To me SYN cookies are more designed to prevent the SYN queue to be filled up, not necessarily the CPU load.
Without SYN cookies, you can do a simple DOS : it means, you can fill up the SYN queue with a single IP address.
It helps the firewall or the server in not maintaining states, and it forces the attacker to respond, using more resources on his side and preventing him from spoofing IP addresses (because he needs to keep track of the connection).

It would not prevent attacks coming from an attacker using a virtually infinite number of IP addresses, when he can spoof them and does not need to care about any reply. He just sends SYN one after another, so SYN cookies are quite irrelevant.

Precisely, hping does not keep track of the connection, it just sends SYN.

Also, I can confirm that SYN cookies are enabled, because when I target an open port on my appliance with hping but without the random source option, the connection gets immediately terminated with "operation not permitted".
Because hping is unable to deal with the cookie.
Without SYN cookies, it proceeds with sending repeated SYN.

Title: Re: Simple L3 traffic flood leads to CPU denial of service
Post by: phocean on March 25, 2023, 01:16:10 PM
I am pretty convinced that it's an hardware issue, but as each appliance cost at least 500$, I would like to be sure to get one that works properly before purchasing anything...

I am afraid to spend another 1000$ to get another OPNSense box with more CPU power and get the same issue...
Title: Re: Simple L3 traffic flood leads to CPU denial of service
Post by: meyergru on March 25, 2023, 02:45:02 PM
I can only say:

1. I think that any remote ISP I can try to send to my OpnSense box prevents source spoofing, so that I cannot really test this remotely.

2. When I test this locally from a Linux client on my LAN connected over 10 Gbps, I can see a clear difference between syncookie protection on and off.
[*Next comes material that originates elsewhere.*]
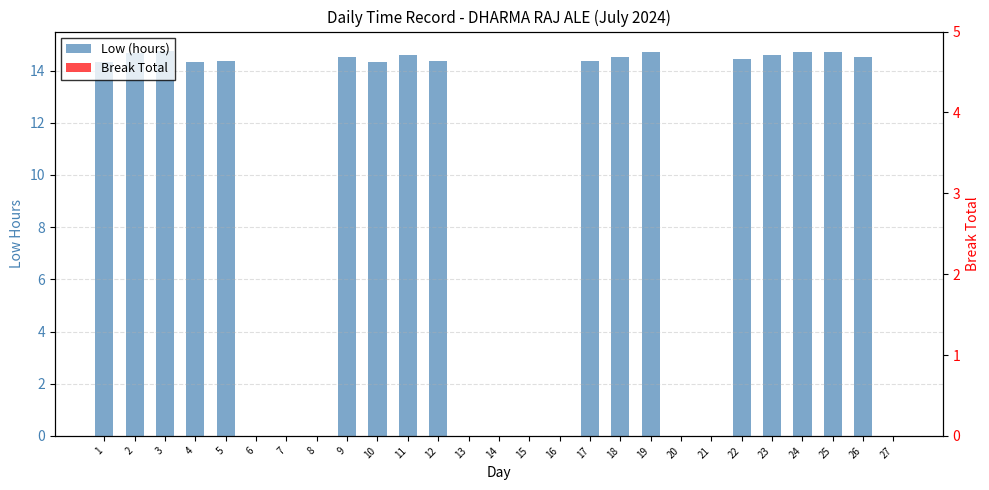

Rank the series at 8 from highest to lowest value.

Low (hours), Break Total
With syncookie protection on, state table does not fill up and CPU load rises to about 50%. With syncookie protection off, state table usage ramps up as does CPU load (100%). I have seen kernel traps in this situation - currently, I cannot reproduce it, probably because I limit the target to the local LAN interface. Probably, this would change if I targeted some outside address, but I fear to down my outside line again.
Title: Re: Simple L3 traffic flood leads to CPU denial of service
Post by: phocean on March 25, 2023, 07:49:23 PM
I could find the main culprit and greatly improve the performance :

1. Syslog was the process taking much CPU : I was not aware of a system parameter that enabled logging for default rules, NAT, etc. I was not aware of that because I did not enable logging in my rules.

2. This performance setting was also a game changer : https://docs.opnsense.org/troubleshooting/performance.html#receive-side-scaling

CPU charge is much better controlled now.

I am still experienced some dropped session, so still have some improvements to do, but it's much, much better !
Title: Re: Simple L3 traffic flood leads to CPU denial of service
Post by: mimugmail on March 26, 2023, 08:34:20 AM
Dont forget that this device is quite old, but yes, disable losging would save CPU here.